I just finished the third of four week-long residence weeks for school.  One more to go and I’ll get some semblance of a life back…my wife can’t wait.

“The Opposable Mind” by Roger Martin was one of the books we had to read as prep for the week.  Roger is dean of the Rotman School of Management at the University of Toronto.  Roger is one of the most prominent and prolific supporters of integrative thinking.  What is integrative thinking?

“Integrative Thinking is the ability to constructively face the tensions of opposing models, and instead of choosing one at the expense of the other, generating a creative resolution of the tension in the form of a new model that contains elements of the individual models, but is superior to each.”

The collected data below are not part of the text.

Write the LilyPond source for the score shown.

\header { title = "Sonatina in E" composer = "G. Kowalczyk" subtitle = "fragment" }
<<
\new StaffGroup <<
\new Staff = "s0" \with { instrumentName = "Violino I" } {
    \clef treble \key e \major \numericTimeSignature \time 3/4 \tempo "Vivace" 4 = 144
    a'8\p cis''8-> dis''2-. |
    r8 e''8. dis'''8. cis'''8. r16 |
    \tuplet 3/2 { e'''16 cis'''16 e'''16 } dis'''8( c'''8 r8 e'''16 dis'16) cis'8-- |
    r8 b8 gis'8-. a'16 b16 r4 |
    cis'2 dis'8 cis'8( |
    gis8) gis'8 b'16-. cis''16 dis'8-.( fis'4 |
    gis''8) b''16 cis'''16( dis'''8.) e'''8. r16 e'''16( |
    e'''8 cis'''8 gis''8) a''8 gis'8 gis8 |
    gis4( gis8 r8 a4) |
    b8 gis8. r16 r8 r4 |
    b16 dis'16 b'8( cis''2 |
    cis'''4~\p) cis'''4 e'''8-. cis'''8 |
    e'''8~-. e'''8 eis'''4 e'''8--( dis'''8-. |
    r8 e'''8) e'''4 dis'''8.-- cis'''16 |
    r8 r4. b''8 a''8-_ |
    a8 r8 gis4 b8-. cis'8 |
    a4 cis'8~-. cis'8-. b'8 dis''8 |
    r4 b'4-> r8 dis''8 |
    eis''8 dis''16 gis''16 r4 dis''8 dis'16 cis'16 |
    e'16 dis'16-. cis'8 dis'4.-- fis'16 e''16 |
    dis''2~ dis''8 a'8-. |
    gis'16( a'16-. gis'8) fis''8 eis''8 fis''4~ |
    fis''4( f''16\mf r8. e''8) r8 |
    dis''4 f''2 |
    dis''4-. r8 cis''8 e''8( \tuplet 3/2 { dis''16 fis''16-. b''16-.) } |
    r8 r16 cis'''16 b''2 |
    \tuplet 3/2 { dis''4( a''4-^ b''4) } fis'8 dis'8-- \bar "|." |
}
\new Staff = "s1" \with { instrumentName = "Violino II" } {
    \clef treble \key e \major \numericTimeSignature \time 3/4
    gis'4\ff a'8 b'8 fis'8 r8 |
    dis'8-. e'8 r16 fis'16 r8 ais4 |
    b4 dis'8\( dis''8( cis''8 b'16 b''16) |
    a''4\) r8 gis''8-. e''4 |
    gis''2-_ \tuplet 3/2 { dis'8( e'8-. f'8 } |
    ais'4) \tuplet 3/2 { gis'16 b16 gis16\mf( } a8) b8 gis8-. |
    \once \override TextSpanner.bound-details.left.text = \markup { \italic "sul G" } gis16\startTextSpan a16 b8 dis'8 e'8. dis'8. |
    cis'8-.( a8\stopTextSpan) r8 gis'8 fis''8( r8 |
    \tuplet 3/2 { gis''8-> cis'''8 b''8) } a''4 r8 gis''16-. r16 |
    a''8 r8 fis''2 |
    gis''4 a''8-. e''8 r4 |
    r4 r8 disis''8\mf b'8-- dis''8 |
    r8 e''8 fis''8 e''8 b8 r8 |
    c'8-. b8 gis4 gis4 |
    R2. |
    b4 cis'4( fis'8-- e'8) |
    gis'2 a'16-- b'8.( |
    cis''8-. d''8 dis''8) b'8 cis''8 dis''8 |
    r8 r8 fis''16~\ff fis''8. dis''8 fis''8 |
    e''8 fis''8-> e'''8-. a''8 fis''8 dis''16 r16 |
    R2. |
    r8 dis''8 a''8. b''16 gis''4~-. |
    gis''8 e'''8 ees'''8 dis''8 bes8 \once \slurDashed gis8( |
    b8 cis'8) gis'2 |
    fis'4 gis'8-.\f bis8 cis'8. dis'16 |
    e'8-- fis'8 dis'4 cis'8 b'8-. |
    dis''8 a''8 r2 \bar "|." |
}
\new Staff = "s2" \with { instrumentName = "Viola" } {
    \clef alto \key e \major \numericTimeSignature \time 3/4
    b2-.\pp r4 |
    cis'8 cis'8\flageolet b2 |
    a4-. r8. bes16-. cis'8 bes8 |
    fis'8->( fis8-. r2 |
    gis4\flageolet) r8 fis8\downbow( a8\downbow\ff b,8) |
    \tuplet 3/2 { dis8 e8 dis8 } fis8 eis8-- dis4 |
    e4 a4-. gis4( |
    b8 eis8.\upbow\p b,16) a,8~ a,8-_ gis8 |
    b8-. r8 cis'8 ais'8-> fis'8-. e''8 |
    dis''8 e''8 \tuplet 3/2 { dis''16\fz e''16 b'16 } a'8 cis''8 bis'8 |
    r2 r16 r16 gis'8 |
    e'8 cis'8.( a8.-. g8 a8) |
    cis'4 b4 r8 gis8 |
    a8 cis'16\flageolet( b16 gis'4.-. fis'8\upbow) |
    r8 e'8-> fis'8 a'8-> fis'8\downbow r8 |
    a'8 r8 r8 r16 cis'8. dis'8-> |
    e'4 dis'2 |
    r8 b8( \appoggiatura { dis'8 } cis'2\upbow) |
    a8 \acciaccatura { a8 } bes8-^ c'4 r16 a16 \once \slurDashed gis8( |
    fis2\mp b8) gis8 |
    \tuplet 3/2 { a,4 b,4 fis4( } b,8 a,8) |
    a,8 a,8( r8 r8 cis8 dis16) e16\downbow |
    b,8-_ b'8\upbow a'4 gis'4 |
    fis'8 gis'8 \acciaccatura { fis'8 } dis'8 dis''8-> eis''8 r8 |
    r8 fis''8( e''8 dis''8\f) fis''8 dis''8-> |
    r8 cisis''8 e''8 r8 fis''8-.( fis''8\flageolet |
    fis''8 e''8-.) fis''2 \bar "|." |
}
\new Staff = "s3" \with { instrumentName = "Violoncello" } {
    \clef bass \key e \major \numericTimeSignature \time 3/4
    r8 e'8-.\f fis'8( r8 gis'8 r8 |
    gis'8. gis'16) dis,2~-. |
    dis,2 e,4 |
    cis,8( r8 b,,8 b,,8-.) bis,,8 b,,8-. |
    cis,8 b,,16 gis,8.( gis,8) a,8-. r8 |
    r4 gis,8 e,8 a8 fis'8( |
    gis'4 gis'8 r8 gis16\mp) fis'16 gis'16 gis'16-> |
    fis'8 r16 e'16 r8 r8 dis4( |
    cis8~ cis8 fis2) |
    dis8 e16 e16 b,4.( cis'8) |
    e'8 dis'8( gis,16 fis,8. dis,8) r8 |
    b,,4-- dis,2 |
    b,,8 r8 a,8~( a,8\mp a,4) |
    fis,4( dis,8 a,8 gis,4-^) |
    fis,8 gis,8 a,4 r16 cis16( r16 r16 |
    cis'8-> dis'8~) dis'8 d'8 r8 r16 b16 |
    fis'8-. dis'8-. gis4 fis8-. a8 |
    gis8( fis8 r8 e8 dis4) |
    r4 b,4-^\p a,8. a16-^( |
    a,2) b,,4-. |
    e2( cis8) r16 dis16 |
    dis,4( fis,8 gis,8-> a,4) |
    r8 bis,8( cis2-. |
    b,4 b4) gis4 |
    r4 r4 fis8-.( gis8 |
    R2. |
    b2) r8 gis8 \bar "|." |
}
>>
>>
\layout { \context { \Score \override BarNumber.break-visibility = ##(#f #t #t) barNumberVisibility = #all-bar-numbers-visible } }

I decided to attend Rotman because they were the only school in Canada teaching Integrative Thinking.  I’ve always been drawn to not having to pick A or B, especially when neither A, nor B, truly solve the problem at hand.

I believe that the OSS community needs a healthy dose of Integrative Thinking.  For too long we have chosen “model B” because it was superior to “model A” in aspects that we felt were important.  But few OSS vendors have gone back to reconsider if there are aspects of “model B” holding us back.  Or if aspects of “model A” couldn’t be leveraged in coming up with a hybrid of the two models.  I for one am a believer that “model C”, with aspects of both A & B, will ultimately be the way forward for OSS vendors.

I’d recommend the book to anyone interested in thinking about problems without reverting to choosing between sub-optimal alternatives.  The traditional software business model vs. the open source business model would definitely fit that description.  As an added bonus, Roger profiles Bob Young, of Red Hat fame, in the book.  And since Roger, Bob and I (and Zack) are Canadians; consider it your homage to the maple leaf on Canada Day (i.e. today).